I find it quite difficult when I have not met him for a few months and when I am not face to face with him, to understand what he is telling me about.

If I get lost I ask him questions. I start by locating the place where the action takes place. It was his work that we were talking about for the holiday story and it was the local village where he lives when he gave me the information that, since the weather was getting better, he had started horse-riding again. The conversation flowed easily as from here on to the story about being at last able to take part in another riding tournament. This was something that he had said he would like to do the last time we were together so I already had a head start in understanding that story.

As well as making himself understood on the phone he seems to be doing quite well in making his wishes clear to his horse-riding instructress.

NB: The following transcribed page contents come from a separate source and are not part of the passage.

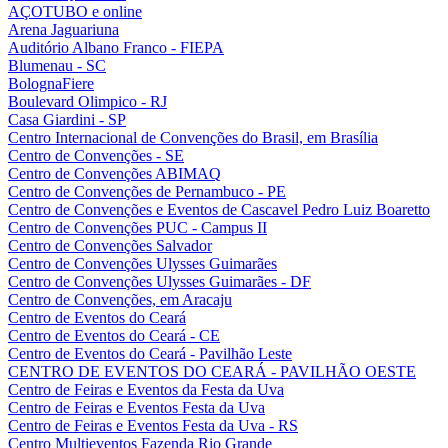
AÇOTUBO e online
Arena Jaguariuna
Auditório Albano Franco - FIEPA
Blumenau - SC
BolognaFiere
Boulevard Olimpico - RJ
Casa Giardini - SP
Centro Internacional de Convenções do Brasil, em Brasília
Centro de Convenções - SE
Centro de Convenções ABIMAQ
Centro de Convenções de Pernambuco - PE
Centro de Convenções e Eventos de Cascavel Pedro Luiz Boaretto
Centro de Convenções PUC - Campus II
Centro de Convenções Salvador
Centro de Convenções Ulysses Guimarães
Centro de Convenções Ulysses Guimarães - DF
Centro de Convenções, em Aracaju
Centro de Eventos do Ceará
Centro de Eventos do Ceará - CE
Centro de Eventos do Ceará - Pavilhão Leste
CENTRO DE EVENTOS DO CEARÁ - PAVILHÃO OESTE
Centro de Feiras e Eventos da Festa da Uva
Centro de Feiras e Eventos Festa da Uva
Centro de Feiras e Eventos Festa da Uva - RS
Centro Multieventos Fazenda Rio Grande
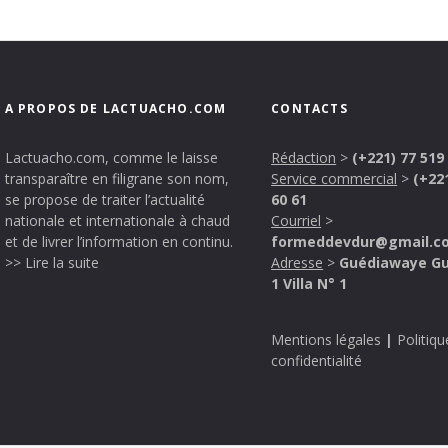
A PROPOS DE LACTUACHO.COM
CONTACTS
Lactuacho.com, comme le laisse
Rédaction
>
(+221) 77 519
transparaître en filigrane son nom,
Service commercial
>
(+22
se propose de traiter l’actualité
60 61
nationale et internationale à chaud
Courriel
>
et de livrer l’information en continu.
formeddevdur@gmail.c
>> Lire la suite
Adresse
>
Guédiawaye G
1 Villa N° 1
Mentions légales
|
Politiqu
confidentialité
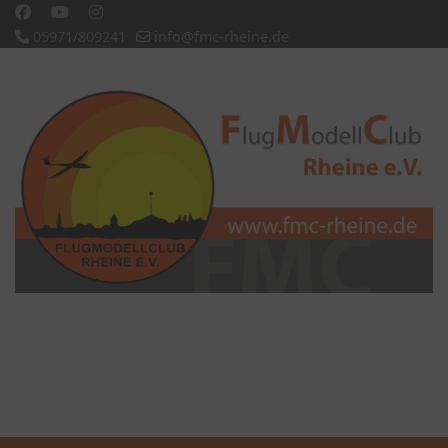
05971/809241
info@fmc-rheine.de
Slideshow CK
'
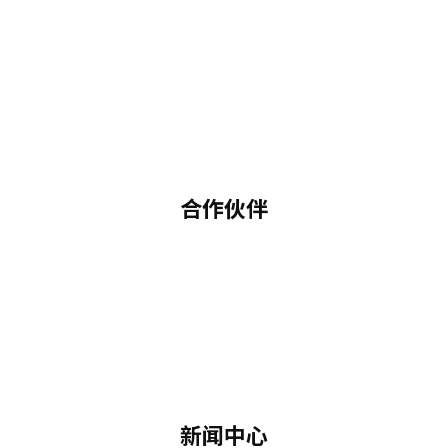
合作伙伴
新闻中心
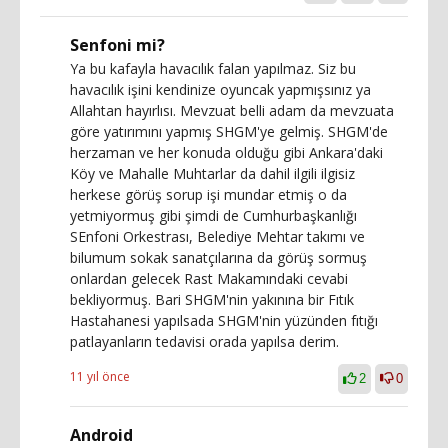
Senfoni mi?
Ya bu kafayla havacılık falan yapılmaz. Siz bu
havacılık işini kendinize oyuncak yapmışsınız ya
Allahtan hayırlısı. Mevzuat belli adam da mevzuata
göre yatırımını yapmış SHGM'ye gelmiş. SHGM'de
herzaman ve her konuda olduğu gibi Ankara'daki
Köy ve Mahalle Muhtarlar da dahil ilgili ilgisiz
herkese görüş sorup işi mundar etmiş o da
yetmiyormuş gibi şimdi de Cumhurbaşkanlığı
SEnfoni Orkestrası, Belediye Mehtar takımı ve
bilumum sokak sanatçılarına da görüş sormuş
onlardan gelecek Rast Makamındaki cevabi
bekliyormuş. Bari SHGM'nin yakınına bir Fıtık
Hastahanesi yapılsada SHGM'nin yüzünden fıtığı
patlayanların tedavisi orada yapılsa derim.
11 yıl önce
2
0
Android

I have very rarely, in the fourteen years that I have known him, heard this young man say that it does not matter when someone does not understand him. It always matters to him and, what is more important, it matters to the person he is talking to. Everyone has been encouraged by his family, and when I am there by me, to keep on listening to the end of the story. By asking questions and working it out together it is always worth it in the end, because this young man always has something interesting to say.

I congratulate him on the patience that he has learnt. The patience to wait for his own body to carry out the movements that he wishes to make, the patience to control his limbs and try again and again.

He has the same patience when he speaks, as he tries to make words clear, and he also has the patience that he has developed for other people as they try their hardest to understand him. I admire him for phoning me regularly and not getting despondent when even I, who should do it better than others, do not always understand him.

Well done Laddo! You are doing really well.